Quelle étrange – et imparfaite – oeuvre que cette série Cursed, une nouvelle version de la légende d’Arthur et d’Excalibur, l’épée permettant de devenir roi d’Angleterre. Avec une déclinaison résolument plus moderne et féministe, Netflix propose un produit télévisuel intrigant, mais dont les ficelles sont parfois grossières.
Dans une Angleterre libérée depuis un certain temps de l’Empire romain, voilà que les Fey, peuples en apparences autochtones, avec leur forte diversité et leurs pouvoirs magiques, sont pourchassés et massacrés par les troupes de l’Église catholique, emmenés par le cruel père Carden et son mystérieux (et dangereux) Moine pleureur. Au même moment, le roi Uther Pendragon, indécis et lâche, est incapable de contenir les troupes de l’Église, les Paladins rouges.
C’est justement en fuyant son village incendié par les paladins que Nimue, une jeune femme appelée à devenir la Dame du Lac dans la légende arthurienne, et qui était déjà ostracisée pour avoir survécu à une attaque de démon dans son enfance, mettra la main sur une épée magique. Cette épée, Excalibur, lui est confiée par sa mère, qui lui commande d’aller la remettre à Merlin l’enchanteur.
En chemin, Nimue rencontrera Arthur, ici un mercenaire relativement brave, mais sans le sou, et sans véritable honneur, qui veut venger comme il peut la mémoire de son père, tué par des bandits pour une broutille.

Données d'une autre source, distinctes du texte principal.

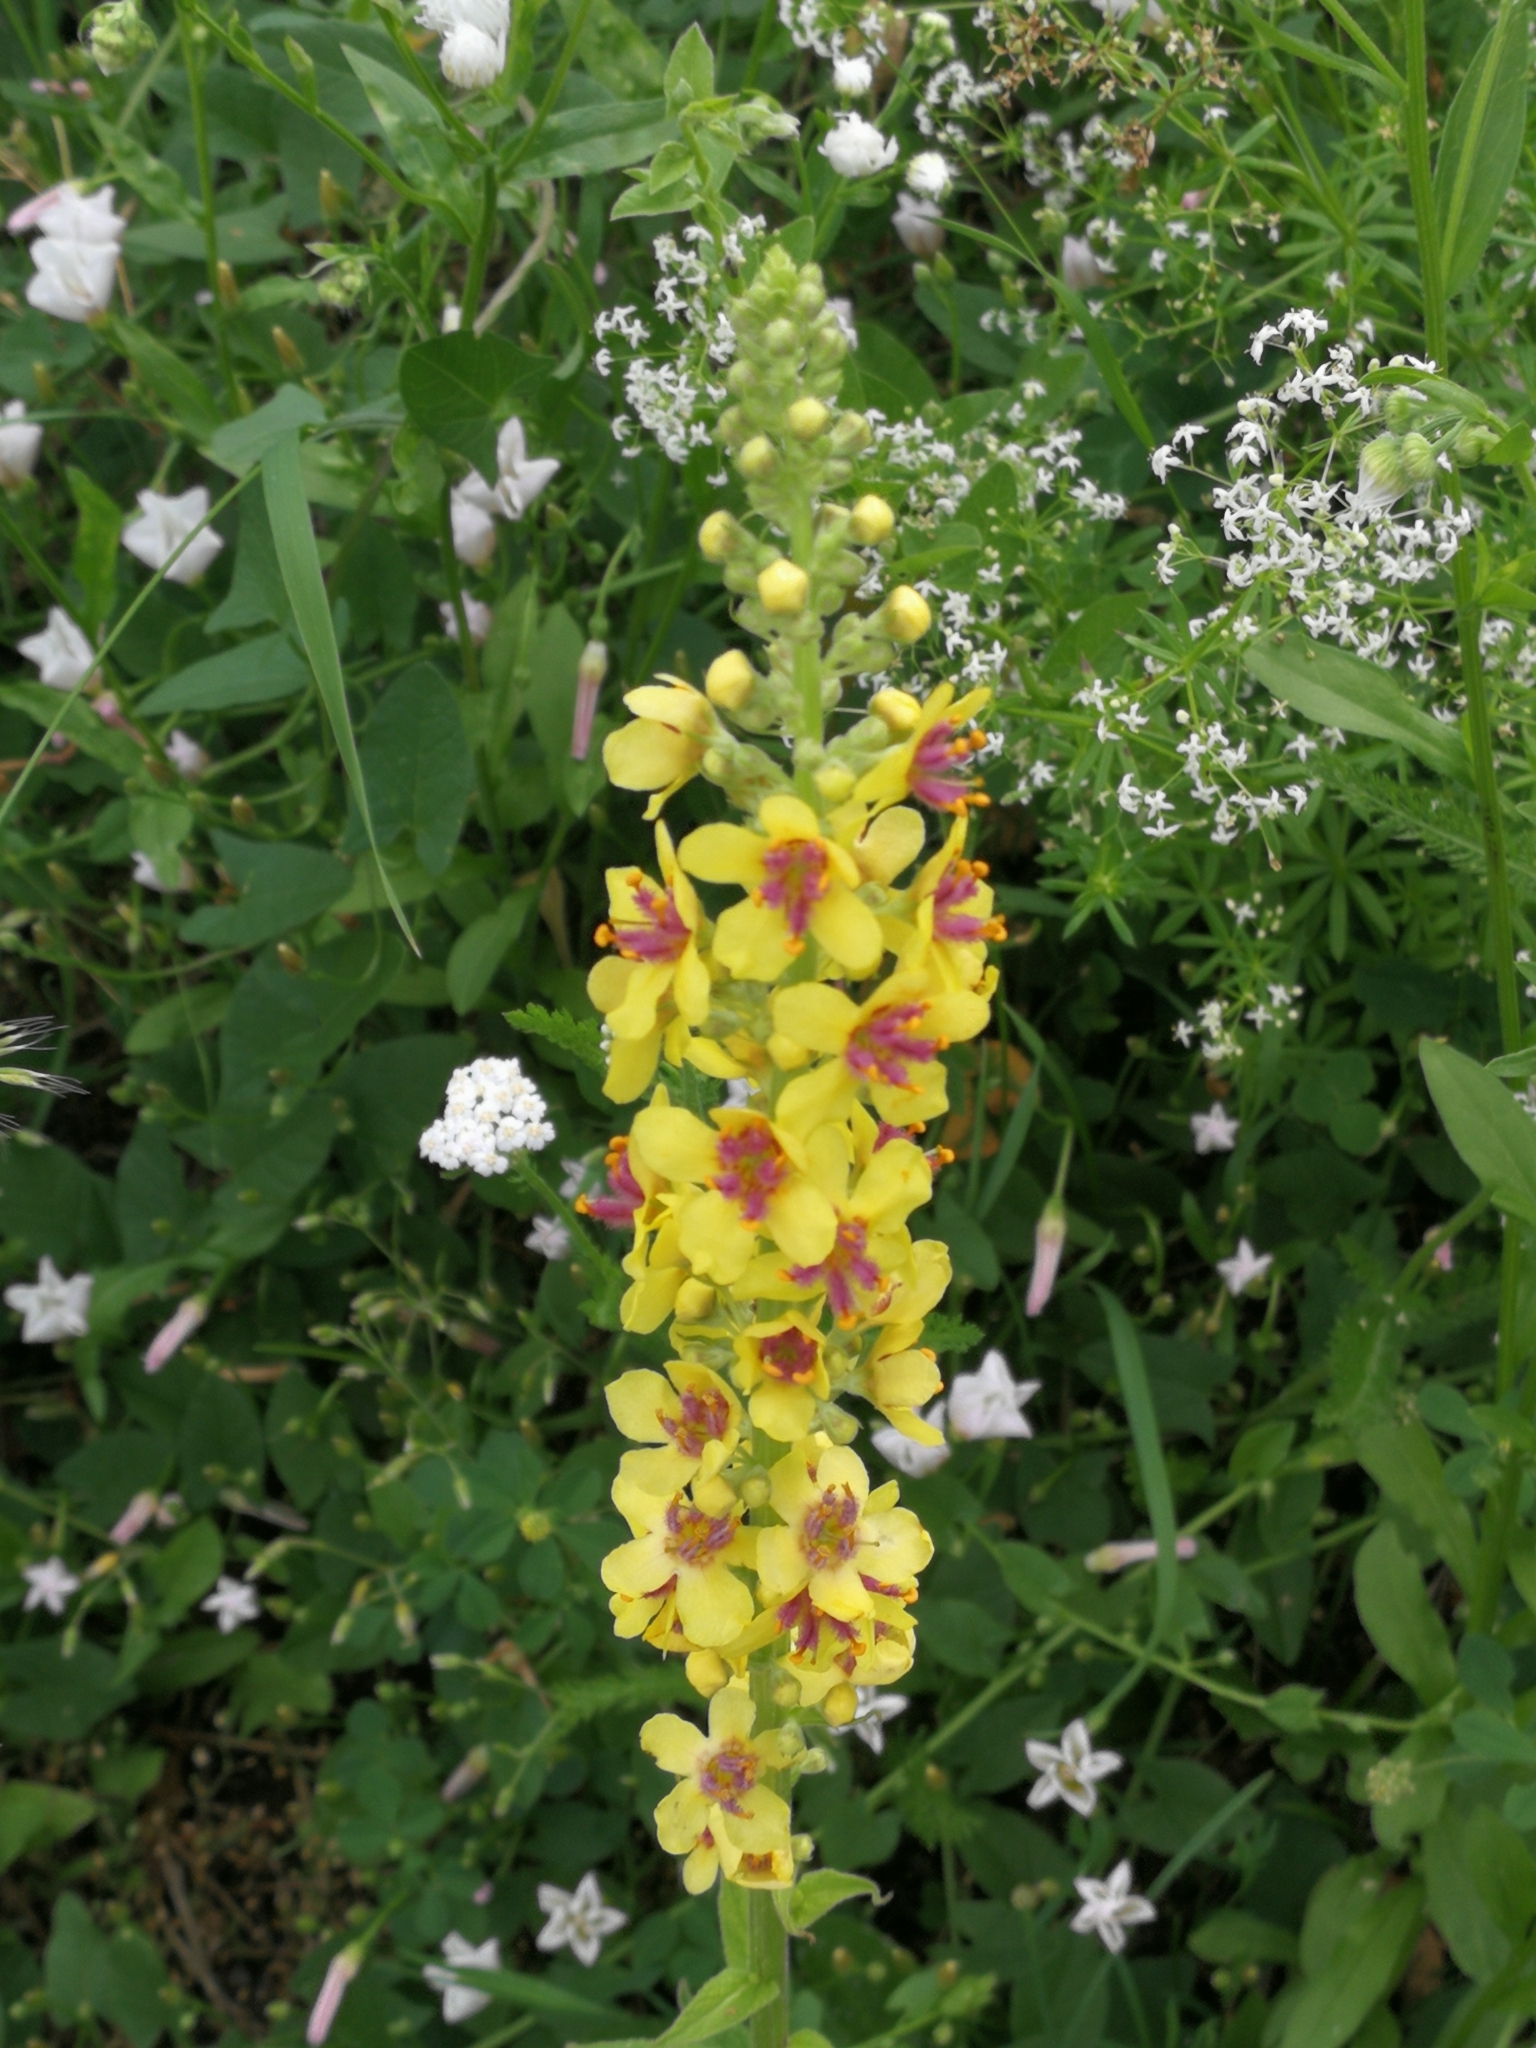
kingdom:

Tous nos principaux acteurs géopolitiques d’une Angleterre faible et déchirée – les Fey déracinés qui cherchent à se regrouper autour d’un symbole ancestral de pouvoir, Uther Pendragon désireux d’asseoir son autorité, l’Église cherchant à toujours accroître son pouvoir, et même un roi viking cherchant à détrôner Uther – voudront mettre la main sur Excalibur. Y compris Merlin, ici sans pouvoirs, mais rusé comme un renard, qui souhaite lui aussi acquérir l’épée, mais pour la détruire, cette fois.
Des influences audacieuses
Tenant à la fois de Game of Thrones, du Seigneur des Anneaux et de sa propre histoire plusieurs fois centenaire, Cursed est autant plus et moins que la somme de ses parties. La série a beau être produite par Netflix, il est clair que l’entreprise américaine n’avait pas les poches aussi profondes que celles de HBO lorsqu’est venu le temps d’adapter l’oeuvre de George R.R. Martin. De fait, les décors, les personnages, les effets spéciaux… tout est en nombre limité, et il arrive, au moins une fois ou deux par épisode, que quelque chose cloche à l’écran. Cela peut-être un acteur qui joue mal, un effet d’animation à l’ordinateur qui aurait mérité plus d’amour, ou encore une ligne de dialogue qui tombe à plat.
Cela étant dit, les créateurs de la série, dont Frank Miller, responsable des romans graphiques Sin City, 300 et Batman: Dark Knight, entre autres classiques, s’en donnent à coeur joie pour faire de la série un maelstrom d’influences, de références mythologiques et de personnages aux destins qui s’entrechoquent. Ce n’est pas seulement Arthur, pur et noble, qui retire Excalibur d’un rocher. C’est une femme incarnant la lutte des premiers peuples, dans une référence évidente au combat contre les ravages contre le colonialisme; c’est une distribution diverse, avec des acteurs blancs, noirs, hispaniques et asiatiques, le tout dans l’Angleterre médiévale; c’est la Table ronde, oui, mais aussi des divinités galloises, des références aux religions dites païennes…; c’est une réflexion sur l’idéologie religieuse extrême, sur le fanatisme menant à la violence et au génocide. Et c’est aussi une histoire sympathique mêlant magiciens, monstres et humains ordinaires.
On aurait certainement apprécié que le féminisme des personnages principaux soit encore plus renforcé – on a parfois l’impression que l’émancipation n’a été accomplie qu’à moitié, notamment, et que les hommes sont encore nécessaires pour sauver la mise –, mais dans l’ensemble, Cursed est un divertissement qui… eh bien, qui divertit! Ni une grande oeuvre, ni un ratage, la série se laisse écouter, et on se prend à attendre la suite avec impatience.